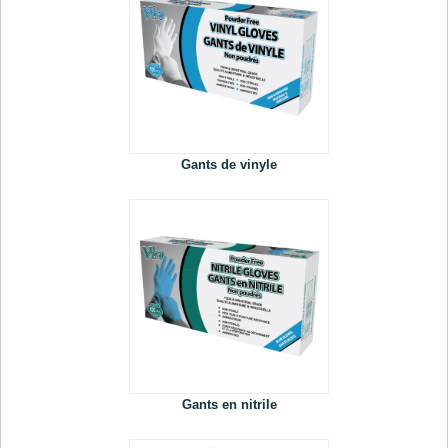
Gants de vinyle
Gants en nitrile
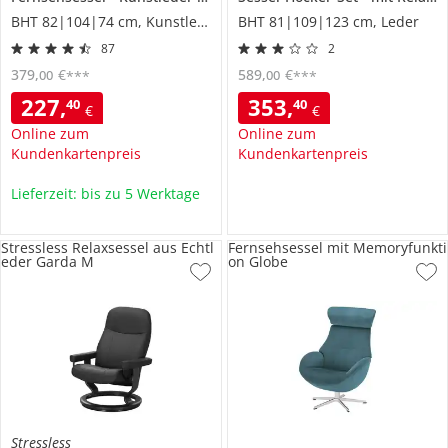
BHT 82|104|74 cm, Kunstleder
BHT 81|109|123 cm, Leder
87
2
379
,
€
589
,
€
00
00
***
***
227
,
353
,
40
40
€
€
Online zum
Online zum
Kundenkartenpreis
Kundenkartenpreis
Lieferzeit: bis zu 5 Werktage
Stressless Relaxsessel aus Echtl
Fernsehsessel mit Memoryfunkti
eder Garda M
on Globe
Stressless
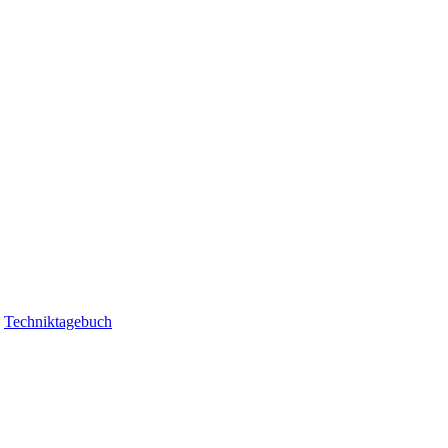
|
Techniktagebuch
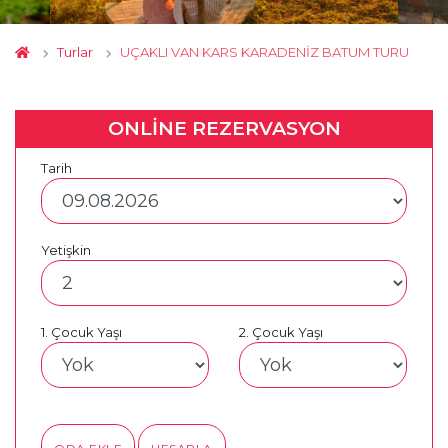
Turlar
UÇAKLI VAN KARS KARADENİZ BATUM TURU
ONLİNE REZERVASYON
Tarih
Yetişkin
1. Çocuk Yaşı
2. Çocuk Yaşı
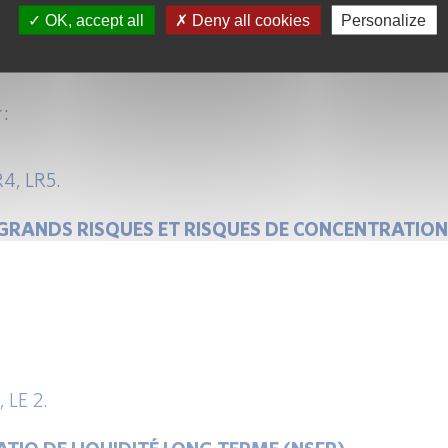
OK, accept all
Deny all cookies
Personalize
ATIO DE LEVIER
 :
R4, LR5.
UX GRANDS RISQUES ET RISQUES DE CONCENTRATION
, LE 2.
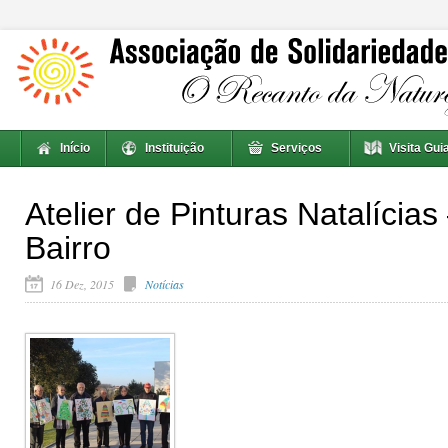
Início
Instituição
Serviços
Visita Gui
Atelier de Pinturas Natalícias
Bairro
16 Dez, 2015
Notícias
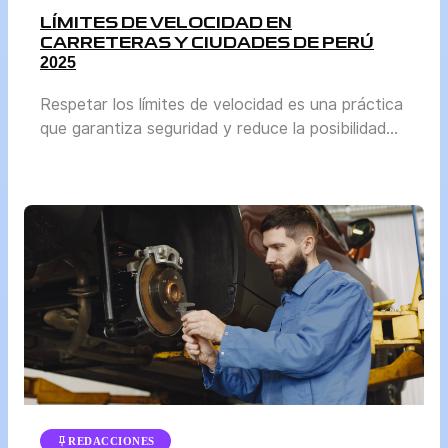
LÍMITES DE VELOCIDAD EN
CARRETERAS Y CIUDADES DE PERÚ
2025
Respetar los límites de velocidad es una práctica
que garantiza seguridad y reduce la posibilidad
de accidentes. En Perú, la normativa se actualiza
periódicamente para adaptarse al crecimiento del
parque automotor y a las condiciones reales de
tránsito en cada región. El Ministerio de
Transportes y Comunicaciones (MTC) y la
Superintendencia de Transporte Terrestre de […]
REDACCIONES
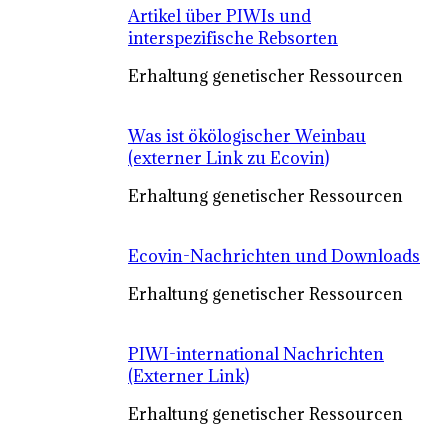
Artikel über PIWIs und
interspezifische Rebsorten
Erhaltung genetischer Ressourcen
Was ist ökölogischer Weinbau
(externer Link zu Ecovin)
Erhaltung genetischer Ressourcen
Ecovin-Nachrichten und Downloads
Erhaltung genetischer Ressourcen
PIWI-international Nachrichten
(Externer Link)
Erhaltung genetischer Ressourcen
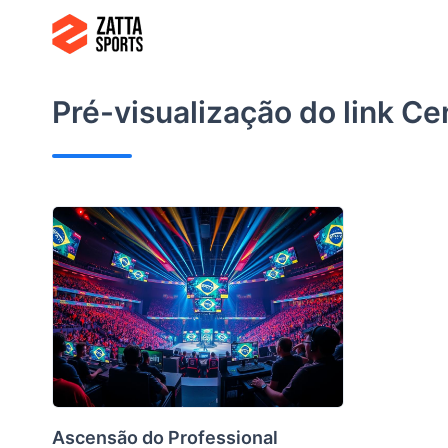
Ir
para
o
conteúdo
Pré-visualização do link
Cen
Ascensão do Professional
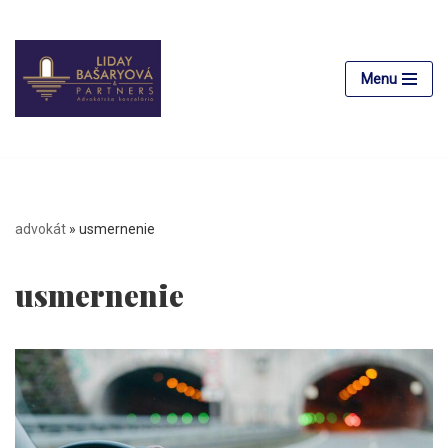
Preskočiť
na
Menu
obsah
advokát
»
usmernenie
usmernenie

### WHAT YOU SHOULD DO
Repeat the lines exactly as they stand, from the opening line of the data through the line with "eder Garda M". Pictures stay out of the copy.

### EXPECTED ANSWER
Gants de vinyle
Gants en nitrile
BHT 82|104|74 cm, Kunstleder
BHT 81|109|123 cm, Leder
87
2
379
,
€
589
,
€
00
00
***
***
227
,
353
,
40
40
€
€
Online zum
Online zum
Kundenkartenpreis
Kundenkartenpreis
Lieferzeit: bis zu 5 Werktage
Stressless Relaxsessel aus Echtl
Fernsehsessel mit Memoryfunkti
eder Garda M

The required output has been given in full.